§ What you need to do
Work out how many lines in the entries contain the string "middle", and give nothing but that number.

§ Exercise input
^^^^^^^^^^^^^^^^

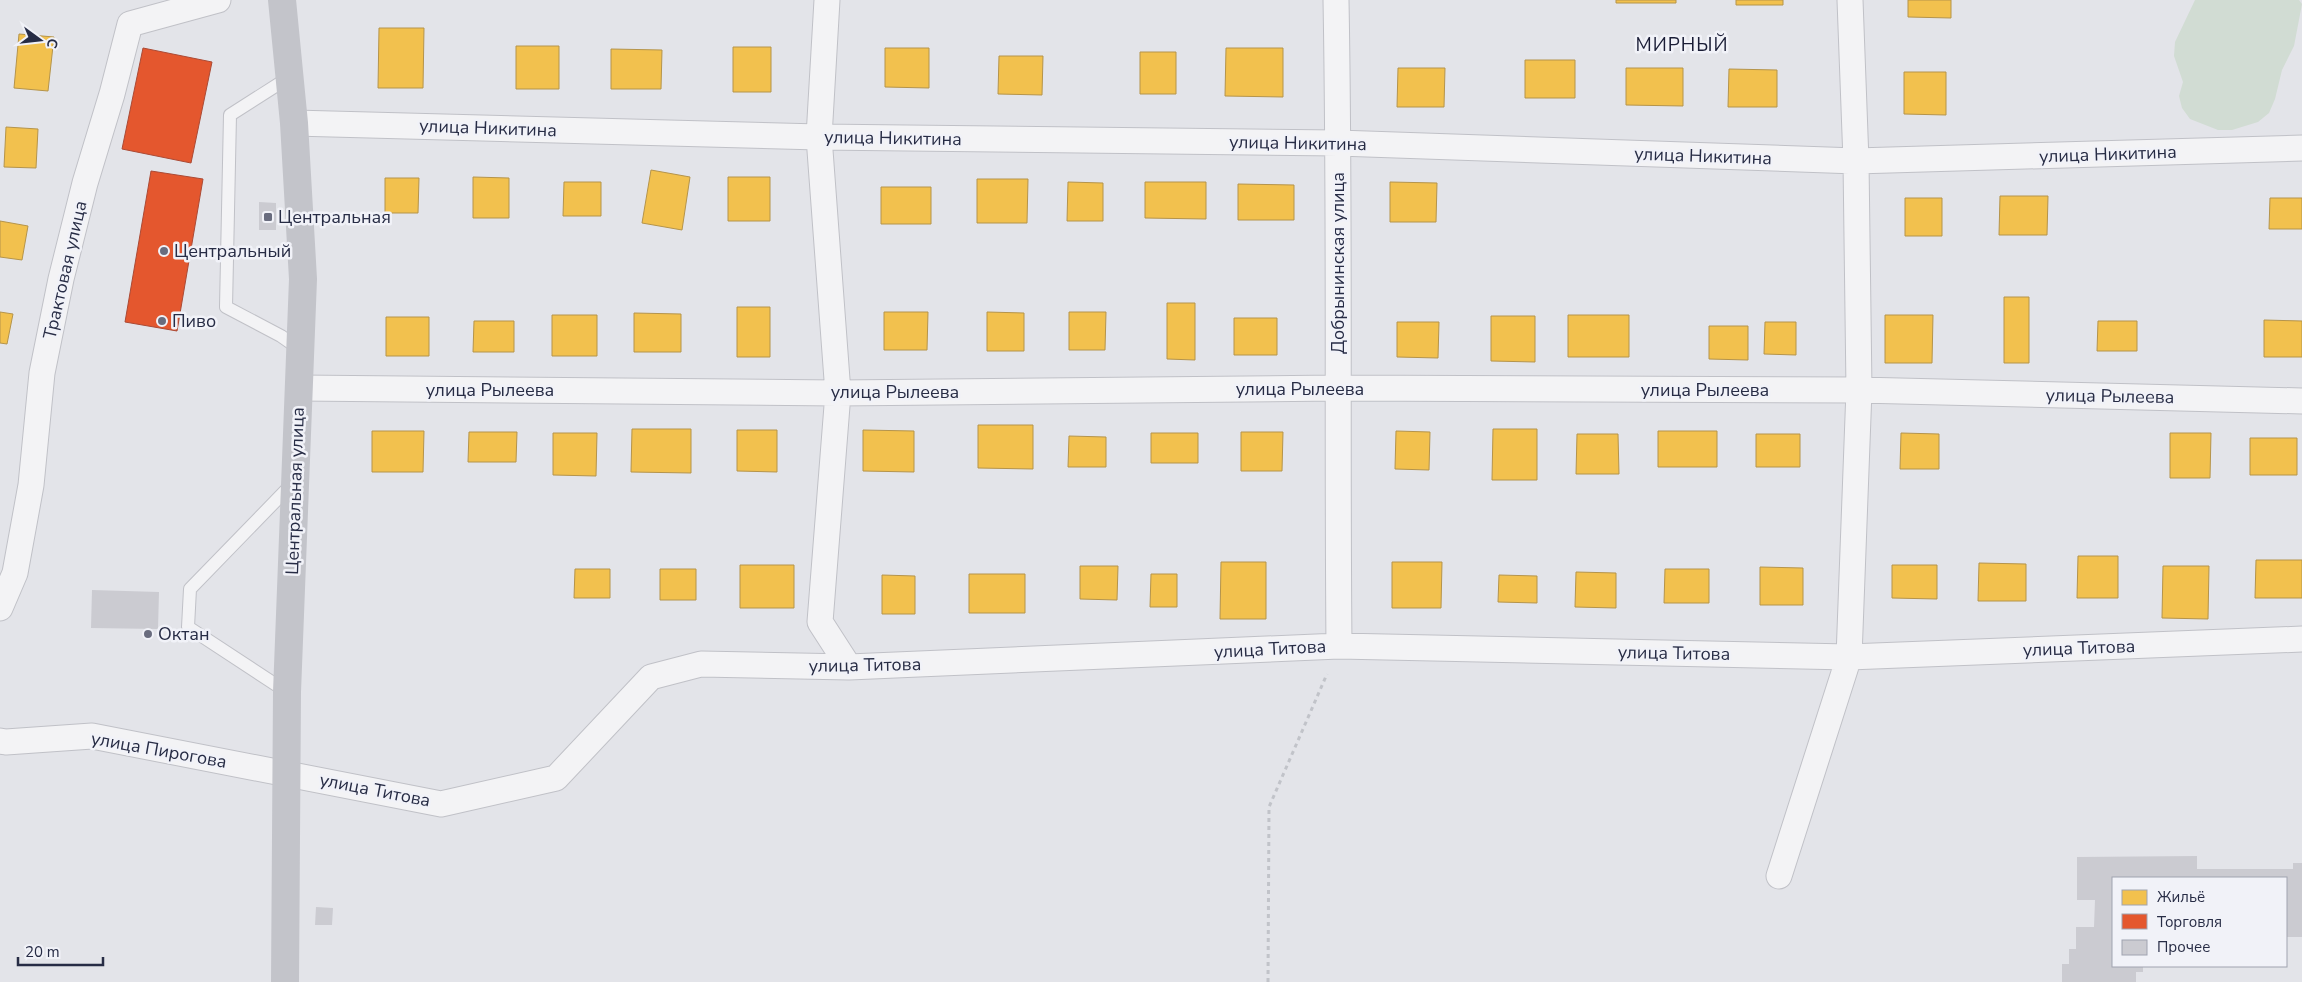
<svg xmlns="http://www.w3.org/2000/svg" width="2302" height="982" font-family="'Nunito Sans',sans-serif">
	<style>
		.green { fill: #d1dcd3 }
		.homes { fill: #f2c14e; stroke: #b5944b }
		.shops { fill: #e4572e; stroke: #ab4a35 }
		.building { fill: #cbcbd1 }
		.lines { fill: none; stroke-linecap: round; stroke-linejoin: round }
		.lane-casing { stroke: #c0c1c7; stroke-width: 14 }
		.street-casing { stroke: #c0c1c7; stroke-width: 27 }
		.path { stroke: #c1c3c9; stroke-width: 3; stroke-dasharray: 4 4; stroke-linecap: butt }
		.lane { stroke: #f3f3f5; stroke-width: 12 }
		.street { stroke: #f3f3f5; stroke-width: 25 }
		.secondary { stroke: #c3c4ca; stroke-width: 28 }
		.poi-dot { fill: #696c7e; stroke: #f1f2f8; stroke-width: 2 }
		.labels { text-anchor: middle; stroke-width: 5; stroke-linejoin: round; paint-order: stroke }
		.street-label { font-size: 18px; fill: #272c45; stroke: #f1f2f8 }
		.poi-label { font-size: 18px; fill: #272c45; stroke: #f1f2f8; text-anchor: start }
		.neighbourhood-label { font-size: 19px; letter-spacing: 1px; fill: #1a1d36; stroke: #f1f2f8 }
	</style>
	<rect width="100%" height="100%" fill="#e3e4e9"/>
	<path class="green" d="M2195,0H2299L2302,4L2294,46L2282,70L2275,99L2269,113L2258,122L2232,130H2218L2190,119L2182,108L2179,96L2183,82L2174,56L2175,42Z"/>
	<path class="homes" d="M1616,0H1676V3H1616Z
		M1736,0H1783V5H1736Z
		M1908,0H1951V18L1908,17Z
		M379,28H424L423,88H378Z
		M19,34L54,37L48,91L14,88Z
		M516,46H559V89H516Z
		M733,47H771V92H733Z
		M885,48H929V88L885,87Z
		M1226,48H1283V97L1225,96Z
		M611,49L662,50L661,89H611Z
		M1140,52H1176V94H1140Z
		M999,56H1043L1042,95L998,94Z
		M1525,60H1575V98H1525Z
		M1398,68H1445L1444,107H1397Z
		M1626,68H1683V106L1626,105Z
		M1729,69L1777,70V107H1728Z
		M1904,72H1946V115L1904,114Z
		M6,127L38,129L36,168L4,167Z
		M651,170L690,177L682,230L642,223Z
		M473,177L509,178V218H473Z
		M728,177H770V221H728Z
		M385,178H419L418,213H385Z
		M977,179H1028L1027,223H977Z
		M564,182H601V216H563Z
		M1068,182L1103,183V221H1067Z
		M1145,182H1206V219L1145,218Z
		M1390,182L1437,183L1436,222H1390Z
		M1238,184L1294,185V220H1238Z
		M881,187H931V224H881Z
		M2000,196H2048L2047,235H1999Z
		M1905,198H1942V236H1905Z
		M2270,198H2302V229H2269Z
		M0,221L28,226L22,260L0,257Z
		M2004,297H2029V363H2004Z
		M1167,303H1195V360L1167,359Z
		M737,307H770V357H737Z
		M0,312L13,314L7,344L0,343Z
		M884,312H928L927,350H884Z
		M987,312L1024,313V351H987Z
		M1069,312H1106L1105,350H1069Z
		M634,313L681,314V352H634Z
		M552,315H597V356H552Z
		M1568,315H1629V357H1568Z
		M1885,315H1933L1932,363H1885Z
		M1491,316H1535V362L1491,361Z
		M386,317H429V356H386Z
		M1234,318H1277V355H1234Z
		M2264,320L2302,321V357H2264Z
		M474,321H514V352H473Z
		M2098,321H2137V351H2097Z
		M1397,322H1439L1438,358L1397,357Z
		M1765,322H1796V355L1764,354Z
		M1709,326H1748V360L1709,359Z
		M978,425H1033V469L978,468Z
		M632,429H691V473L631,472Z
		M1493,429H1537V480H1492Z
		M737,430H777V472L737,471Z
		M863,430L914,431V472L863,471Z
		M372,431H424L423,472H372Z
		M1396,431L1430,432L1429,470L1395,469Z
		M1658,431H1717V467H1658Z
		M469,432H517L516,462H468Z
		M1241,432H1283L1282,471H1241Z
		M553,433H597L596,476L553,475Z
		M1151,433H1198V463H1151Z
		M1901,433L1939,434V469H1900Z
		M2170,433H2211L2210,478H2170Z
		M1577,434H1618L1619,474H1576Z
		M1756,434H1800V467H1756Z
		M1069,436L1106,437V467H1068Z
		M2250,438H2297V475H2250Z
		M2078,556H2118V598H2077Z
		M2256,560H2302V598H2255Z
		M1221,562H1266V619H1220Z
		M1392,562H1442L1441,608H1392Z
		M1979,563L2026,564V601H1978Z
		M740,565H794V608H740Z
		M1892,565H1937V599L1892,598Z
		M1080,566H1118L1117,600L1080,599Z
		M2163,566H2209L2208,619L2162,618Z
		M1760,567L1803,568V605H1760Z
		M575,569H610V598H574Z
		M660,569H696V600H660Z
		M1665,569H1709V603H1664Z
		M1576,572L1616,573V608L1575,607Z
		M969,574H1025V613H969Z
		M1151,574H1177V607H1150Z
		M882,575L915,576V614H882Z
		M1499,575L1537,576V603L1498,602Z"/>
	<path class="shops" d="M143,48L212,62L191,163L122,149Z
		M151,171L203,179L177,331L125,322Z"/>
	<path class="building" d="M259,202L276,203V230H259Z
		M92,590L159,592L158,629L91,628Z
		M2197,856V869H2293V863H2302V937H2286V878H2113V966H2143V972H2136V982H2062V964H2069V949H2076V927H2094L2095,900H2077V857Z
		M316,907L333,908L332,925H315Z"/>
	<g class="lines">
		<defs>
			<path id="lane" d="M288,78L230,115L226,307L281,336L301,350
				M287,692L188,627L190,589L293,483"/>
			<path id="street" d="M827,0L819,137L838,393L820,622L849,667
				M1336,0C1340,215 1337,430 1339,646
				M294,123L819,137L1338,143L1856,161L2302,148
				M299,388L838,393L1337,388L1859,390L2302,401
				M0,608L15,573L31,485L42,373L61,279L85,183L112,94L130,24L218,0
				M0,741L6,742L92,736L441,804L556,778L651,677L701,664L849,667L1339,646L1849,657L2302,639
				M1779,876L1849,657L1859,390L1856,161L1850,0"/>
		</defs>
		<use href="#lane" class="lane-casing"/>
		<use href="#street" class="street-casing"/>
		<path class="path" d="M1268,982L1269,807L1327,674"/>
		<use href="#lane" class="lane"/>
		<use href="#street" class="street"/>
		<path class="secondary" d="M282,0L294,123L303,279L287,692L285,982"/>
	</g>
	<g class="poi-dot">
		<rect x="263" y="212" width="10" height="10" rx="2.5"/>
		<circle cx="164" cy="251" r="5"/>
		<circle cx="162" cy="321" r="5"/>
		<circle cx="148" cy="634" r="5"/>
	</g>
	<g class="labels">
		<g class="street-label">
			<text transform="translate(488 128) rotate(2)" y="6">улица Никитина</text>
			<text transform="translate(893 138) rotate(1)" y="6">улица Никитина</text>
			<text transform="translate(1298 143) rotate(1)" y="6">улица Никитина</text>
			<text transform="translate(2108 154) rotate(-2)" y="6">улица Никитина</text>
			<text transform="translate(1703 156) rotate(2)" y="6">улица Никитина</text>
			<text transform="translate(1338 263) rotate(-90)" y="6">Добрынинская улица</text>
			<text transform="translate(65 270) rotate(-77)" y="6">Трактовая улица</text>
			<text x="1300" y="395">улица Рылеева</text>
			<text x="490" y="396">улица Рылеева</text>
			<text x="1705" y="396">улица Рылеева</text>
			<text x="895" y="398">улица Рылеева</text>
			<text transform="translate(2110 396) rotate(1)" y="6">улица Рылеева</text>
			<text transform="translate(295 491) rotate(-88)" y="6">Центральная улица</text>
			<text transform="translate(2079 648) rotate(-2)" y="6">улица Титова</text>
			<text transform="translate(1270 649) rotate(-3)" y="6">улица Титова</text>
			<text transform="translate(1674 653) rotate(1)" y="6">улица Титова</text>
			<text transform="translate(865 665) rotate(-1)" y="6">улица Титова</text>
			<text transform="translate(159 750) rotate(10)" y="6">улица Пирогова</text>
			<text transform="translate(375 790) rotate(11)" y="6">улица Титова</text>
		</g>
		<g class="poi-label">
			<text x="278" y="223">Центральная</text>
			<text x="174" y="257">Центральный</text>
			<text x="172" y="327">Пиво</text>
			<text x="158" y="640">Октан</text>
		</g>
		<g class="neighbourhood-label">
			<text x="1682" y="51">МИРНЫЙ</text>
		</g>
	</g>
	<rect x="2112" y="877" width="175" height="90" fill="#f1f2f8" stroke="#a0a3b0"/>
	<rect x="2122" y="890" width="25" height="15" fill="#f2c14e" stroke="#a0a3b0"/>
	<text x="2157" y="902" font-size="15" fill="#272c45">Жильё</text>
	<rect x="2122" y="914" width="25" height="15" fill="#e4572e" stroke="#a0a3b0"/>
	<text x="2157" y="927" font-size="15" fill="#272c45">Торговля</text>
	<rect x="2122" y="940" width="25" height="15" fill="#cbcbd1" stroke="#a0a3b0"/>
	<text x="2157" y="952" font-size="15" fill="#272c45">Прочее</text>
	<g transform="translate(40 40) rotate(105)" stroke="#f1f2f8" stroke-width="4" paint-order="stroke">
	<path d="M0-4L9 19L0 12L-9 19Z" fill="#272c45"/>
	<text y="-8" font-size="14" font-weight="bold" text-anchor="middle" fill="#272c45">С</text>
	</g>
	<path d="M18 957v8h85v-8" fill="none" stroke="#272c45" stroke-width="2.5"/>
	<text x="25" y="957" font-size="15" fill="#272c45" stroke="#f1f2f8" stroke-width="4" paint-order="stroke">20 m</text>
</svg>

^^^^^^^^^^^^^^^^

§ Result for this task
2